Why does the Indian Space Research Organization pay homage (thankfully it doesn’t carry its satellites and rockets) to the temple in Tirumala before every launch? Mind you, it’s not a personal homage (and I have nothing against that as long as it is kept private); it’s an institutional ritual.
Is it the Tirumala blessing that ensures foolproof launch or is it the exacting standards in technology development or stringent review process? (Some of them are losing their rigour as I wrote in this recent piece in Forbes India.)
Or, why does even the highest level of scientific conference when organized in India have to start with an invocation to some god or goddesses? If the organizers so wish, they can start their day by private prayers at home. Why make it a ritual in official events?

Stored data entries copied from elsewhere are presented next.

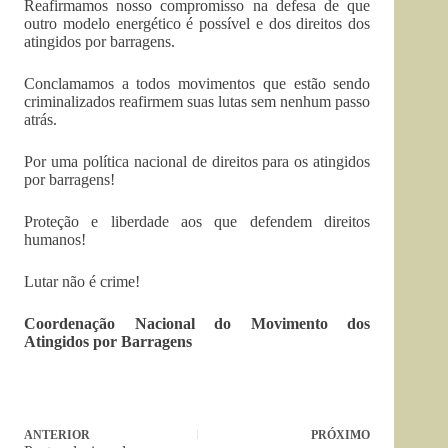
Reafirmamos nosso compromisso na defesa de que
outro modelo energético é possível e dos direitos dos
atingidos por barragens.
Conclamamos a todos movimentos que estão sendo
criminalizados reafirmem suas lutas sem nenhum passo
atrás.
Por uma política nacional de direitos para os atingidos
por barragens!
Proteção e liberdade aos que defendem direitos
humanos!
Lutar não é crime!
Coordenação Nacional do Movimento dos
Atingidos por Barragens
ANTERIOR
PRÓXIMO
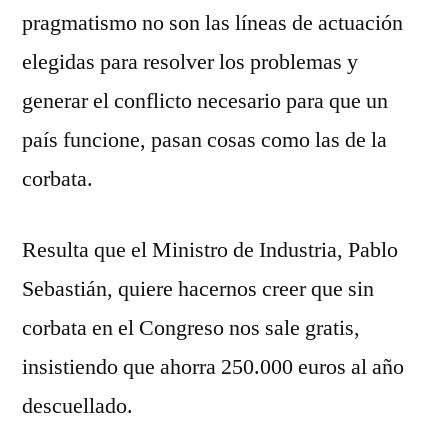
pragmatismo no son las líneas de actuación
elegidas para resolver los problemas y
generar el conflicto necesario para que un
país funcione, pasan cosas como las de la
corbata.
Resulta que el Ministro de Industria, Pablo
Sebastián, quiere hacernos creer que sin
corbata en el Congreso nos sale gratis,
insistiendo que ahorra 250.000 euros al año
descuellado.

Most eminent scientists worldwide are known to be non-believers. In fact, even today all good scientists in the West are non-believers. I think atheism, or even agnosticism, works better for science. You work with universal principles and aim to achieve results that can be verified by all, nothing is, or should be, left to God.
The Institute of the Study of Secularism in Society and Culture (ISSSC) of Trinity College in Connecticut, US, and the Centre for Inquiry India, Hyderabad, did the largest sociological study on Indian scientists in 2008. It found Indian scientists are divided down the middle.
Does that symbolize a lack of scientific temper?
On a side note: Holy Christ on popsicle, I didn't know ISRO pay homage to Trimula temple before every launch? Interesting comments on the article, there are people who still believe it is just a cultural tradition.